Some scientists not involved in the research described the paper as interesting, but questioned whether one could conclude cows pose a mixing vessel risk based on these findings.
Malik Peiris, chair of virology in the University of Hong Kong’s School of Public Health, told STAT in an email that previous research has shown that cows are not highly susceptible to human flu viruses. Furthermore, it would be hard to see how a human flu virus could reach a cow’s udder, which contains receptors for both avian and human flu viruses. “Thus, I do not think the risk of human flu-H5N1 reassortment in cows is likely.”
Angela Rasmussen, a virologist at the Vaccine and Infectious Disease Organization at the University of Saskatchewan, in Saskatoon, Canada, agreed, noting that knowing which tissues a flu virus can attach to only tells part of the story. There are other factors, she said, that determine whether or not a virus can replicate in the cells it attaches to, triggering infection.
That said, Rasmussen, who studies animal diseases that can jump into people, is still worried about H5N1 in cows. To date, H5N1 infections have been confirmed in 36 herds in nine states.
“I’m more concerned about cow H5 evolving toward human-to-human transmission by jumping between different hosts (bird to cow to human, cow to bird to cat, cow to cat) as well as cow to cow. This selects for viruses that can infect, replicate efficiently, and shed enough to transmit onward in many different hosts, and increases the odds that it could do so in a human one,” she wrote in an email.
“These data are confirmation to me that it is essential to get the cow outbreak under control, because there are many possibilities for a more transmissible human virus to emerge from it.”

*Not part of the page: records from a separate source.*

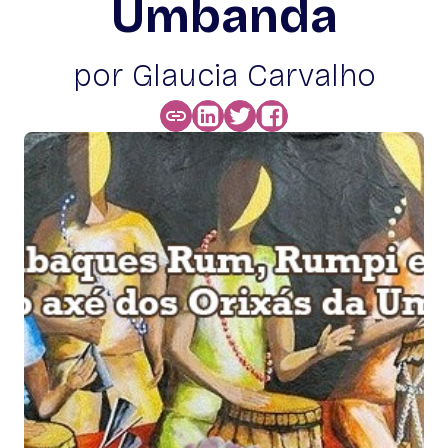
Umbanda
por Glaucia Carvalho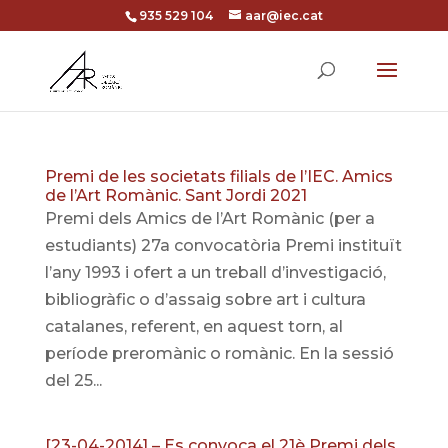
935 529 104
aar@iec.cat
Premi de les societats filials de l’IEC. Amics
de l’Art Romànic. Sant Jordi 2021
Premi dels Amics de l’Art Romànic (per a
estudiants) 27a convocatòria Premi instituït
l’any 1993 i ofert a un treball d’investigació,
bibliogràfic o d’assaig sobre art i cultura
catalanes, referent, en aquest torn, al
període preromànic o romànic. En la sessió
del 25...
[23-04-2014] – Es convoca el 21è Premi dels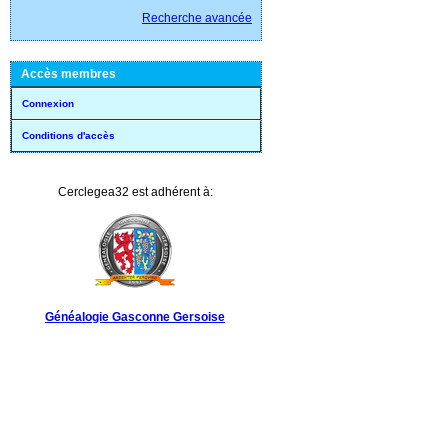
Recherche avancée
Accès membres
Connexion
Conditions d'accès
Cerclegea32 est adhérent à:
Généalogie Gasconne Gersoise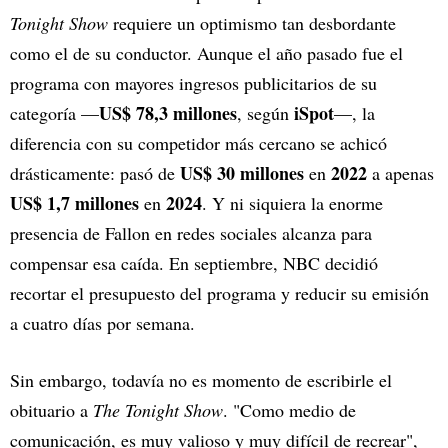
Tonight Show
requiere un optimismo tan desbordante
como el de su conductor. Aunque el año pasado fue el
programa con mayores ingresos publicitarios de su
US$ 78,3 millones
iSpot
categoría —
, según
—, la
diferencia con su competidor más cercano se achicó
US$ 30 millones
2022
drásticamente: pasó de
en
a apenas
US$ 1,7 millones
2024
en
. Y ni siquiera la enorme
presencia de Fallon en redes sociales alcanza para
compensar esa caída. En septiembre, NBC decidió
recortar el presupuesto del programa y reducir su emisión
a cuatro días por semana.
Sin embargo, todavía no es momento de escribirle el
obituario a
The Tonight Show
. "Como medio de
comunicación, es muy valioso y muy difícil de recrear",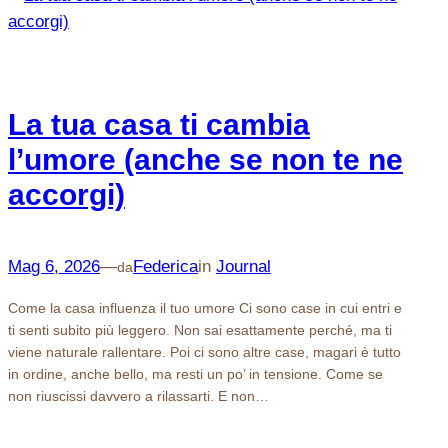
La tua casa ti cambia
l’umore (anche se non te ne
accorgi)
Mag 6, 2026
—
Federica
in
Journal
da
Come la casa influenza il tuo umore Ci sono case in cui entri e
ti senti subito più leggero. Non sai esattamente perché, ma ti
viene naturale rallentare. Poi ci sono altre case, magari è tutto
in ordine, anche bello, ma resti un po’ in tensione. Come se
non riuscissi davvero a rilassarti. E non…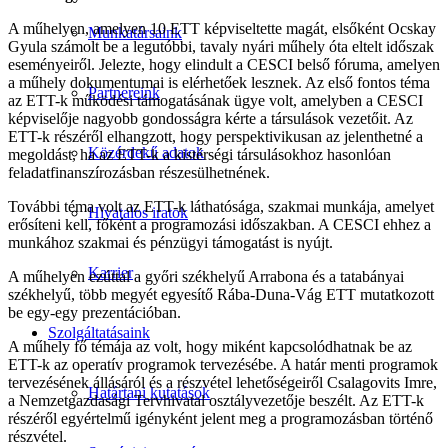
A műhelyen, amelyen 10 ETT képviseltette magát, elsőként Ocskay
Munkatársaink
Gyula számolt be a legutóbbi, tavaly nyári műhely óta eltelt időszak
eseményeiről. Jelezte, hogy elindult a CESCI belső fóruma, amelyen
a műhely dokumentumai is elérhetőek lesznek. Az első fontos téma
Partnereink
az ETT-k működési támogatásának ügye volt, amelyben a CESCI
képviselője nagyobb gondosságra kérte a társulások vezetőit. Az
ETT-k részéről elhangzott, hogy perspektivikusan az jelenthetné a
Közérdekű adatok
megoldást, ha az ETT-k a kistérségi társulásokhoz hasonlóan
feladatfinanszírozásban részesülhetnének.
További téma volt az ETT-k láthatósága, szakmai munkája, amelyet
Hivatalos iratok
erősíteni kell, főként a programozási időszakban. A CESCI ehhez a
munkához szakmai és pénzügyi támogatást is nyújt.
Karrier
A műhelyen ezúttal a győri székhelyű Arrabona és a tatabányai
székhelyű, több megyét egyesítő Rába-Duna-Vág ETT mutatkozott
be egy-egy prezentációban.
Szolgáltatásaink
A műhely fő témája az volt, hogy miként kapcsolódhatnak be az
ETT-k az operatív programok tervezésébe. A határ menti programok
tervezésének állásáról és a részvétel lehetőségeiről Csalagovits Imre,
Határtani kutatások
a Nemzetgazdasági Tervhivatal osztályvezetője beszélt. Az ETT-k
részéről egyértelmű igényként jelent meg a programozásban történő
részvétel.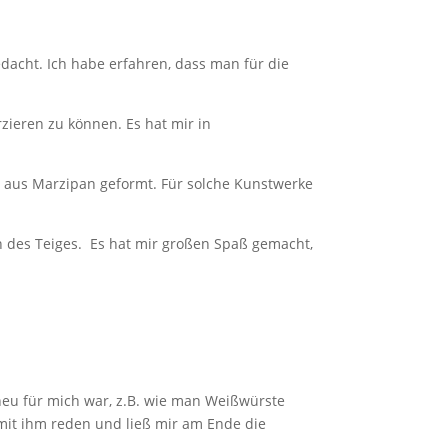
edacht. Ich habe erfahren, dass man für die
ieren zu können. Es hat mir in
s aus Marzipan geformt. Für solche Kunstwerke
n des Teiges. Es hat mir großen Spaß gemacht,
 neu für mich war, z.B. wie man Weißwürste
n mit ihm reden und ließ mir am Ende die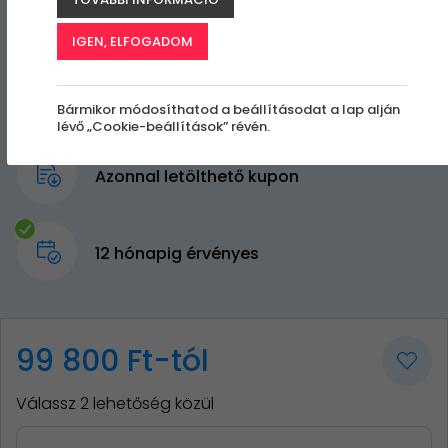
IGEN, ELFOGADOM
Bármikor módosíthatod a beállításodat a lap alján
lévő „Cookie-beállítások” révén.
Azonnal letölthető kupon
12 hónapig érvényes
99 800 Ft-tól
Válassz 2 lehetőség közül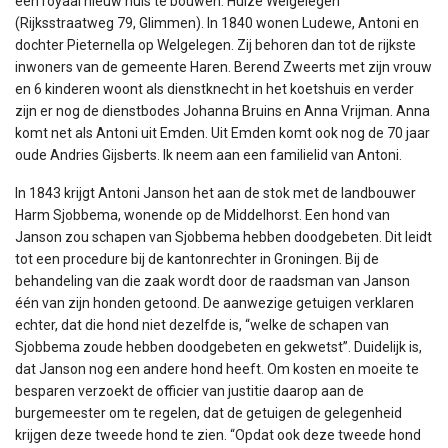
een royaal nieuw huis te bouwen: Huize Welgelegen
(Rijksstraatweg 79, Glimmen). In 1840 wonen Ludewe, Antoni en
dochter Pieternella op Welgelegen. Zij behoren dan tot de rijkste
inwoners van de gemeente Haren. Berend Zweerts met zijn vrouw
en 6 kinderen woont als dienstknecht in het koetshuis en verder
zijn er nog de dienstbodes Johanna Bruins en Anna Vrijman. Anna
komt net als Antoni uit Emden. Uit Emden komt ook nog de 70 jaar
oude Andries Gijsberts. Ik neem aan een familielid van Antoni.
In 1843 krijgt Antoni Janson het aan de stok met de landbouwer
Harm Sjobbema, wonende op de Middelhorst. Een hond van
Janson zou schapen van Sjobbema hebben doodgebeten. Dit leidt
tot een procedure bij de kantonrechter in Groningen. Bij de
behandeling van die zaak wordt door de raadsman van Janson
één van zijn honden getoond. De aanwezige getuigen verklaren
echter, dat die hond niet dezelfde is, “welke de schapen van
Sjobbema zoude hebben doodgebeten en gekwetst”. Duidelijk is,
dat Janson nog een andere hond heeft. Om kosten en moeite te
besparen verzoekt de officier van justitie daarop aan de
burgemeester om te regelen, dat de getuigen de gelegenheid
krijgen deze tweede hond te zien. “Opdat ook deze tweede hond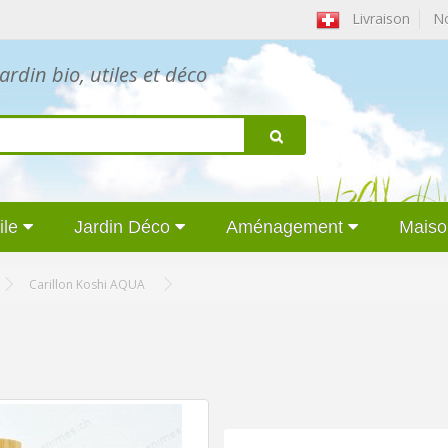
Livraison
Nou
ardin bio, utiles et déco
ile
Jardin Déco
Aménagement
Maiso
Carillon Koshi AQUA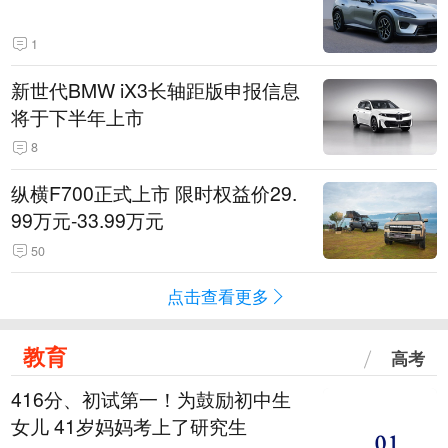
1
新世代BMW iX3长轴距版申报信息
将于下半年上市
8
纵横F700正式上市 限时权益价29.
99万元-33.99万元
50
点击查看更多
教育
高考
416分、初试第一！为鼓励初中生
女儿 41岁妈妈考上了研究生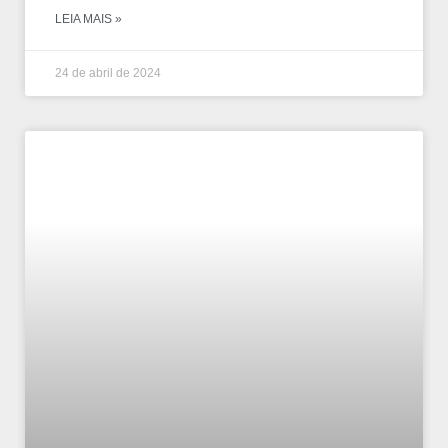
LEIA MAIS »
24 de abril de 2024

The Danish researchers took samples of stored tissues — brain, respiratory tract, and mammary gland — from a small number of cows and a calf. Some of the cows were dairy cows; others were beef cattle. They stained the tissue to see what receptors they had, whether they were for human or avian flu viruses, and among the latter whether they were the type best adapted for viruses that circulate among chickens or those that circulate in wild ducks. A spillover of virus from wild birds is believed to have started this outbreak in cows.
They found few receptors in the brain tissue they examined. “What we found was that the influenza receptors were expressed in the neurons, but in a very low amount. So we also speculate that this could be the reason why there have not been found any neurological signs” among infected cattle, said first author Charlotte Kristensen. Kristensen is defending her thesis this week and is set to begin postdoctoral research at the university, in the department of veterinary and animal sciences.
A surprising finding was a lack of receptors in the ducts of the mammary glands, which the authors said argues against the notion that cows are becoming infected by what they call an “ascending infection.” The leading hypothesis for how this infection is spreading among cows is that when an infected cow enters a herd, small amounts of its H5N1-contaminated milk can remain on milking equipment, coming in contact with the teats of uninfected cows, who then become infected.
Peiris, while agreeing the receptor pattern in the mammary ducts was surprising, said he still believes this route of infection is most likely, noting that there are reports that some cows only experience infection in some — not all — quarters of their udders. “There is no other way to explain how one segment of the mammary gland is infected while others are unaffected,” Peiris said.
Rasmussen agreed. “These results are interesting and good to know. But I don’t think they are sufficient evidence to rule out contaminated milking equipment or any other hypothetical transmission route. Especially respiratory,” she wrote.